BEGIN RECORD SET

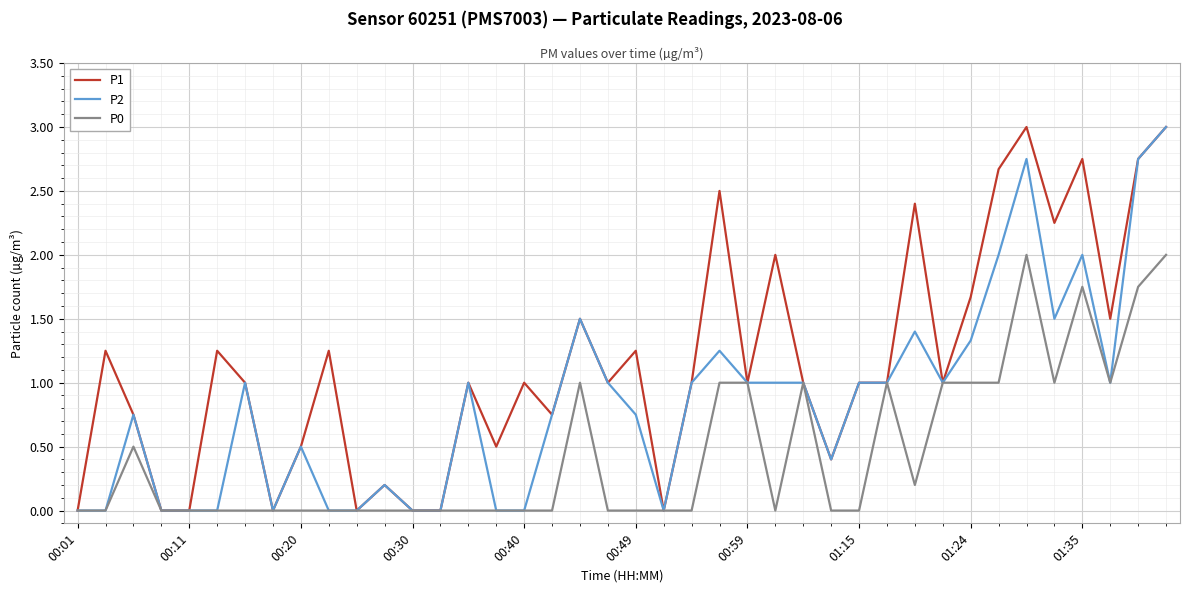

Which series has the largest total across all categories?

P1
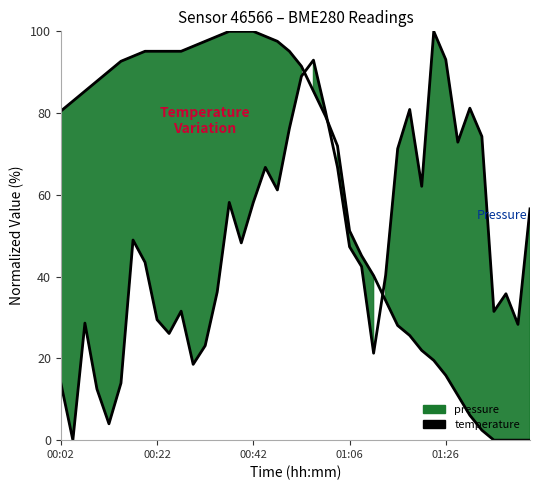

What is the maximum value shown in the chart?

100.0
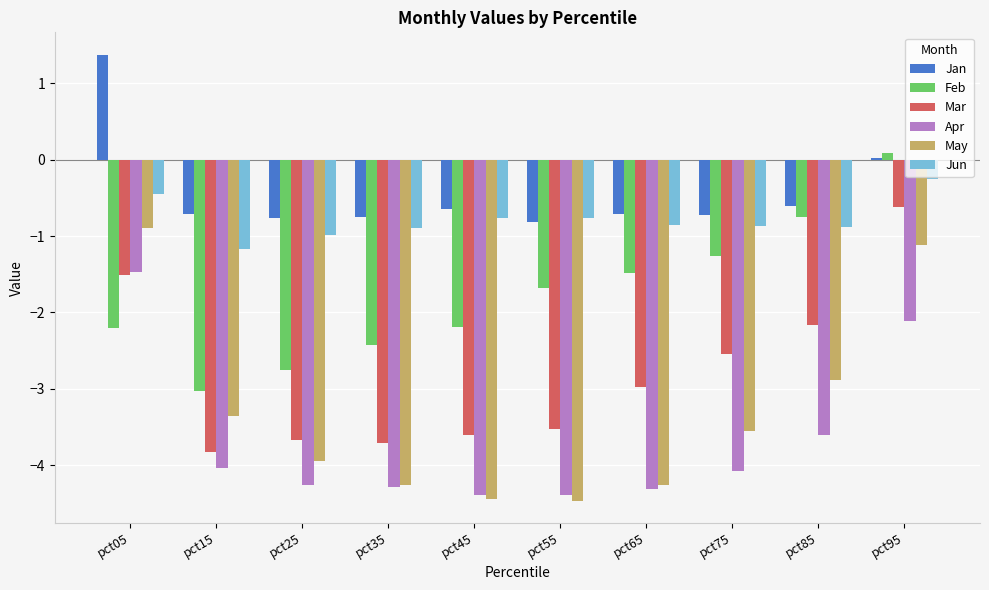

Between pct05 and pct45, which series saw the biggest shift?

May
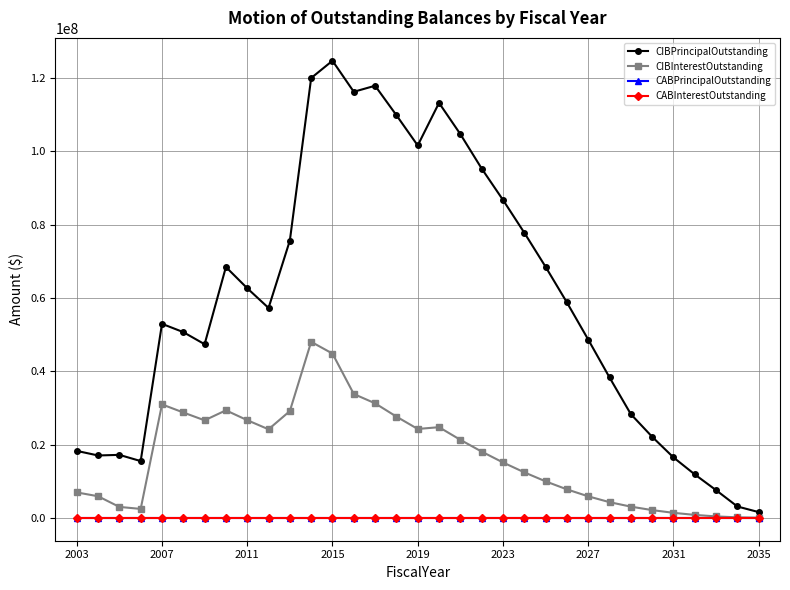

Is this an area chart (filled region under the line)?

No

END RECORD SET

Copy out the records again with each "series" changed to "line" and nothing else altered, leaving out the pictures.

**EXERCISE SOLUTION**
Which line has the largest total across all categories?

P1

What is the maximum value shown in the chart?

100.0

Between pct05 and pct45, which line saw the biggest shift?

May

Is this an area chart (filled region under the line)?

No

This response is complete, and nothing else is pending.